Among the entries below, find the line with "[327,175,415,192] well being ->", then quote it and each following line up to and including the line with "[843,367,867,380] If? ->", and nothing else.

| Provided information |
────

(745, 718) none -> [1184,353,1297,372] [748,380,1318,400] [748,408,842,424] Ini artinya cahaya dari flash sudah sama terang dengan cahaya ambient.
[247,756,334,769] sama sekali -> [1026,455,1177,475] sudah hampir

────

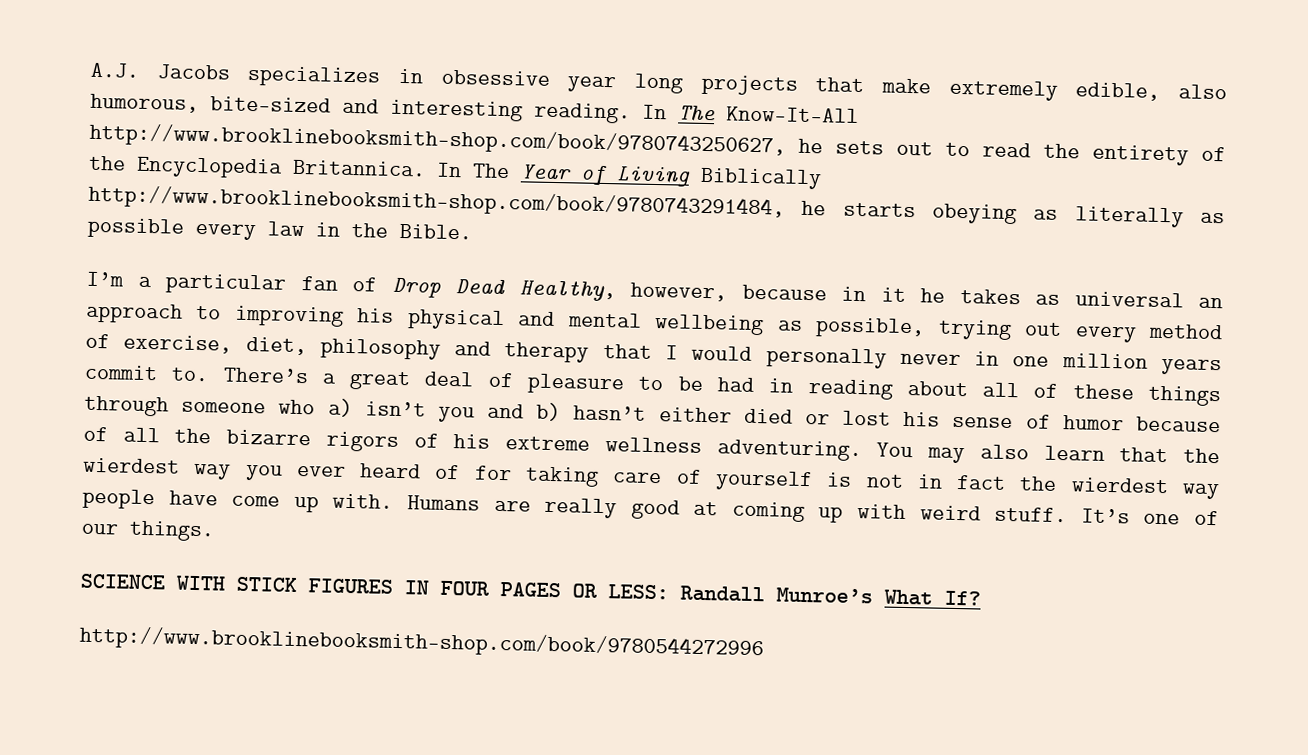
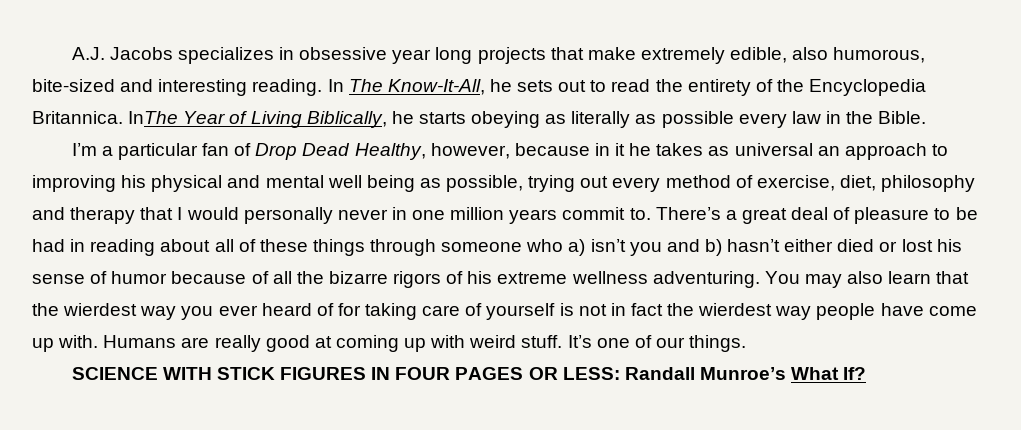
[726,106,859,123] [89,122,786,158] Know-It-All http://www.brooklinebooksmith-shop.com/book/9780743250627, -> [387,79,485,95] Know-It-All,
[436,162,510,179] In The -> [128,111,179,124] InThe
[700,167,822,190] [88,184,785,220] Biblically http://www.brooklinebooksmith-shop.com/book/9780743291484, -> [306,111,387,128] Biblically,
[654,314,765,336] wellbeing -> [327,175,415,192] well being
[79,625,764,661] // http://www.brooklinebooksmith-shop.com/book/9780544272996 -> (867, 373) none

────

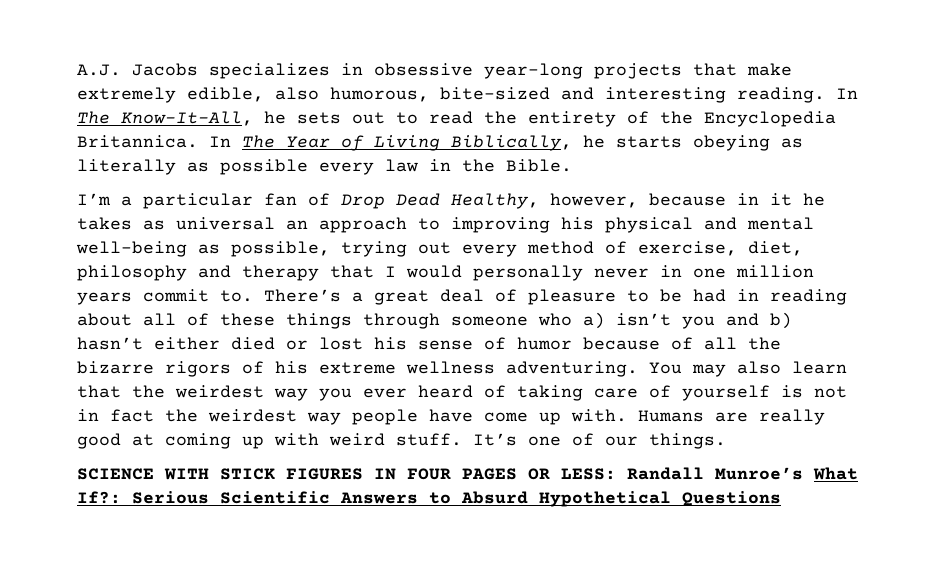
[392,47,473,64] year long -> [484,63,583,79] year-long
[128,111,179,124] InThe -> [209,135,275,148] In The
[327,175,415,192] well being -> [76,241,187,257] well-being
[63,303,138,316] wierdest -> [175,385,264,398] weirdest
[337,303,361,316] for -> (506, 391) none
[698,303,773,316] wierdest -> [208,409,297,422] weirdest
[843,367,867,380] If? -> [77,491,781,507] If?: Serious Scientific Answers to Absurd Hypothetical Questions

────

| Response area |
[327,175,415,192] well being -> [76,241,187,257] well-being
[63,303,138,316] wierdest -> [175,385,264,398] weirdest
[337,303,361,316] for -> (506, 391) none
[698,303,773,316] wierdest -> [208,409,297,422] weirdest
[843,367,867,380] If? -> [77,491,781,507] If?: Serious Scientific Answers to Absurd Hypothetical Questions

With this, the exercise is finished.